News (World)

Trans people win right to exist in historic Kuwait court ruling

The trans flag at an August 21, 2017 protest
Photo: Shutterstock

Transgender equality activists scored a major win in Kuwait as the country’s constitutional court struck down a law that has long been used to criminalize transgender identity.

Two laws in the Muslim-majority country are used to prosecute people for being LGBTQ. Article 193 bans sex between two men and Article 198 bans public immorality. In 2008, Article 198 was expanded to make it clear that it included “imitating the appearance of a member of the opposite sex.”

Related: Transgender man in Kuwait arrested for ‘imitating opposite sex’

It’s the latter that the court struck down, saying that it’s vague and “inconsistent with the constitution’s keenness to ensure and preserve personal freedom.”

Amnesty International welcomed the decision as a “major breakthrough.”

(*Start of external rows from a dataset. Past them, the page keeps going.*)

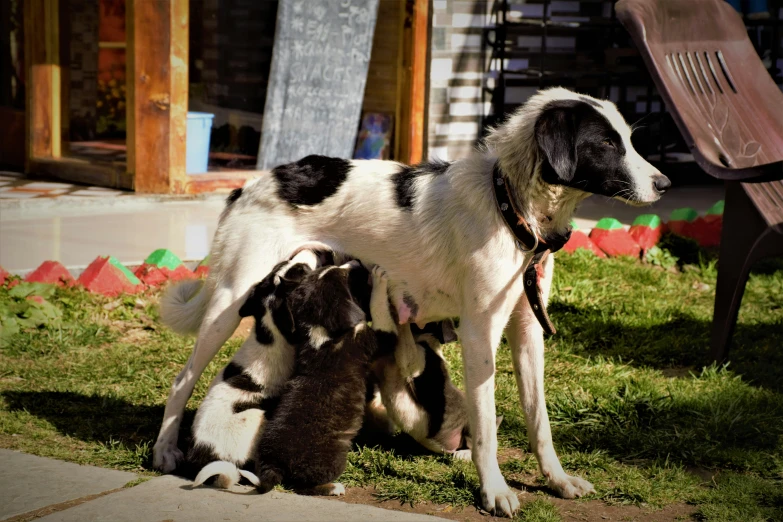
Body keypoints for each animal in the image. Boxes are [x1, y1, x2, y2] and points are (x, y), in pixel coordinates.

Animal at [156, 87, 672, 512]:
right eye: (606, 144)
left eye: (628, 138)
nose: (664, 184)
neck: (508, 204)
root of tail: (254, 182)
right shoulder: (480, 333)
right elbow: (487, 425)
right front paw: (494, 491)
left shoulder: (528, 329)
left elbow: (538, 418)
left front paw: (557, 481)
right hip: (228, 303)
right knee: (183, 377)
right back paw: (165, 448)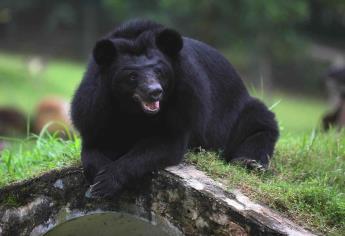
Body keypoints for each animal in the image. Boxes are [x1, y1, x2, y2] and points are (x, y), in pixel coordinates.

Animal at [71, 19, 278, 197]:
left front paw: (107, 181)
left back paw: (249, 162)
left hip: (237, 112)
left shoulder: (186, 101)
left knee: (260, 123)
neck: (135, 112)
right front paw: (98, 178)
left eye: (159, 71)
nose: (154, 92)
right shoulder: (95, 108)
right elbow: (92, 147)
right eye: (131, 76)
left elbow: (164, 143)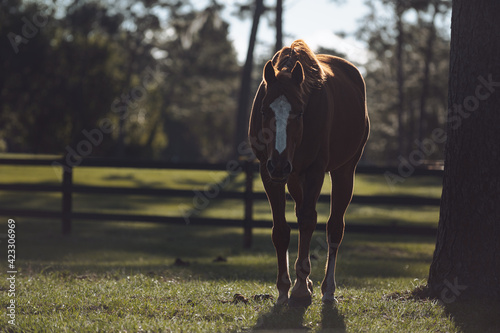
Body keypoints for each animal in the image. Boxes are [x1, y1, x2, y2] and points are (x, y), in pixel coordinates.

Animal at [248, 39, 370, 306]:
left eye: (300, 112)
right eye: (264, 111)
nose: (279, 164)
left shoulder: (315, 171)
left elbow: (307, 220)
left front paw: (300, 287)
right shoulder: (267, 171)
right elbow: (281, 230)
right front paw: (284, 288)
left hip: (344, 171)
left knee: (334, 227)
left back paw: (327, 289)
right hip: (293, 177)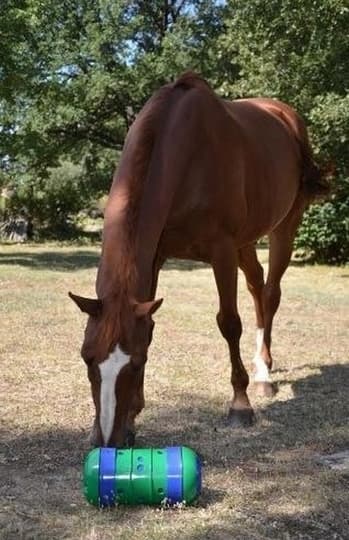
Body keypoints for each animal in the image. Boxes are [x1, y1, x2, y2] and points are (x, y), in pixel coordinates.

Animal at [69, 74, 328, 450]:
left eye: (136, 363)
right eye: (87, 357)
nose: (108, 442)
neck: (186, 154)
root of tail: (285, 115)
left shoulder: (222, 251)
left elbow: (229, 323)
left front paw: (240, 405)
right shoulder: (156, 257)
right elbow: (150, 324)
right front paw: (132, 418)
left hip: (284, 227)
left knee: (270, 293)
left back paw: (264, 375)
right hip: (247, 241)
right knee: (256, 284)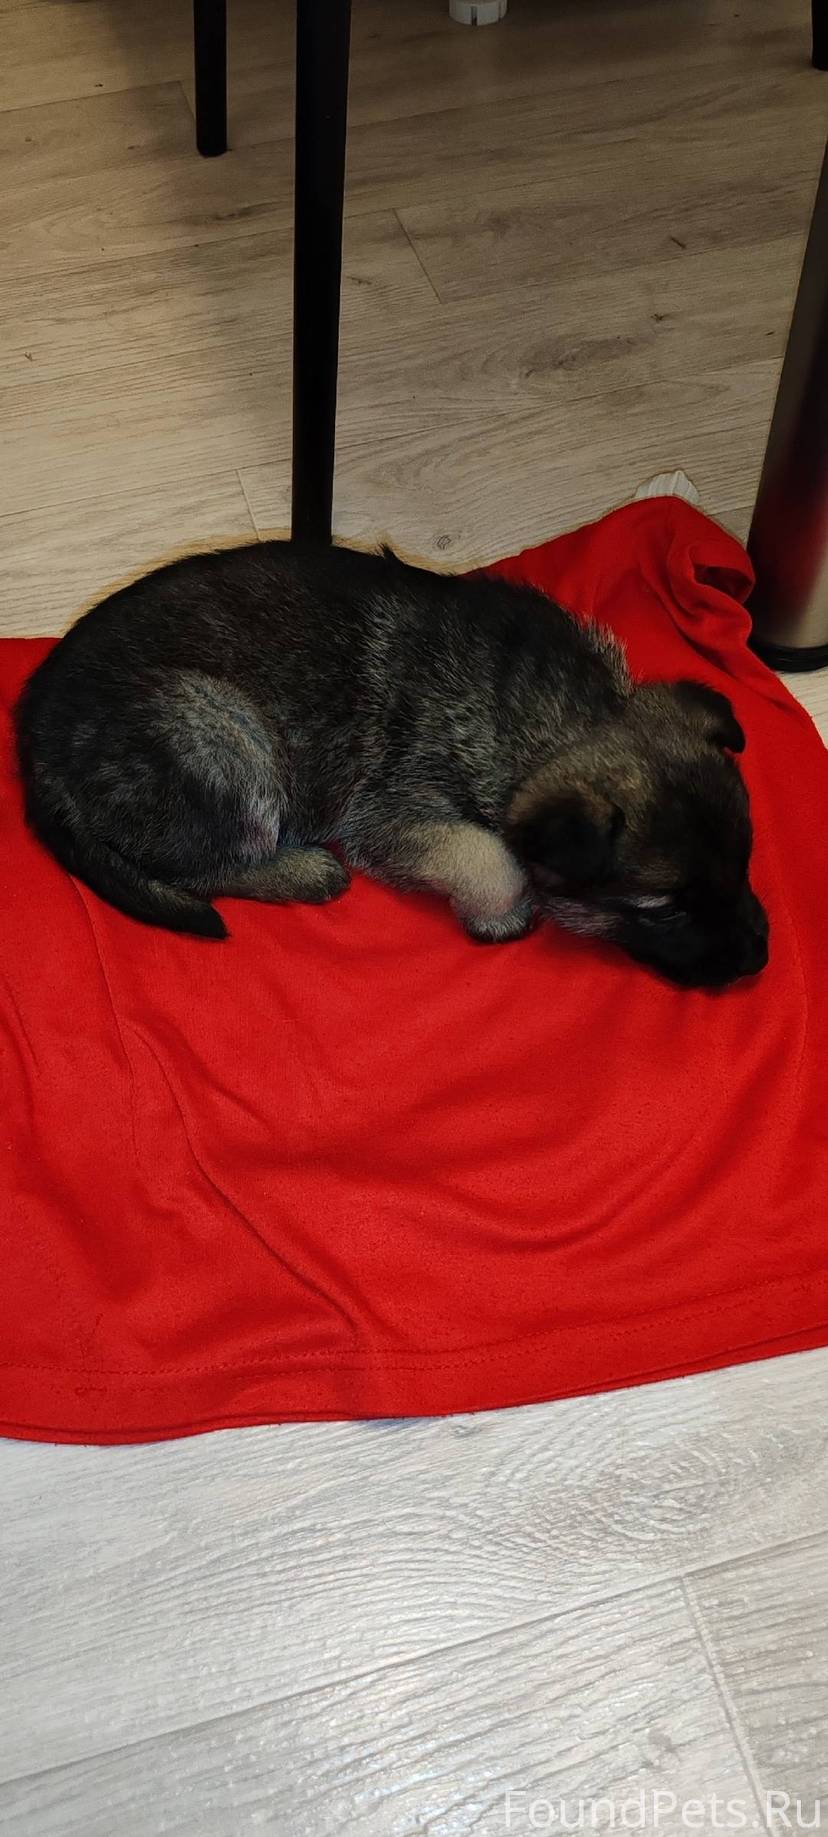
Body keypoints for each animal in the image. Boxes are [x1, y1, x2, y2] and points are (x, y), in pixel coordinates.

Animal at [15, 540, 768, 988]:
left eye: (744, 865)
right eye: (663, 908)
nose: (760, 958)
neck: (555, 717)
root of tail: (33, 751)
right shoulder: (391, 812)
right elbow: (488, 856)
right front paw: (504, 913)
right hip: (221, 731)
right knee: (204, 865)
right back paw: (302, 871)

“Article 198 was deeply discriminatory, overly vague, and never should have been accepted into law in the first place,” Amnesty International Middle East and North Africa division deputy director Lynn Maalouf said.

She said that the ruling means that authorities in Kuwait “must also immediately halt arbitrary arrests of transgender people and drop all charges and convictions brought against them.”

In 2016, police forcibly shaved the heads of three transgender women who were arrested for violating Article 198 in a shopping mall. The police said that a group of young men was harassing the women, but instead of helping them they asked the women for their identification and arrested them for wearing women’s clothes.

They were taken to a police station where their heads were shaved. They were referred for prosecution.

In 2012, an 18-year-old transgender man was arrested after he was attacked by a group of young men for wearing a traditional Kuwaiti male dishdasha and ghutra.

The alleged assailants reportedly thought that the victim was a trans woman and started to harass him, before attacking him for being a trans man. Two shops were damaged in the attack and the victim was arrested for violating Article 198.

Homosexuality is still illegal in the country and carries a punishment of up to seven years in prison. In the last decade, the Kuwaiti government has been under pressure to crack down on LGBTQ people.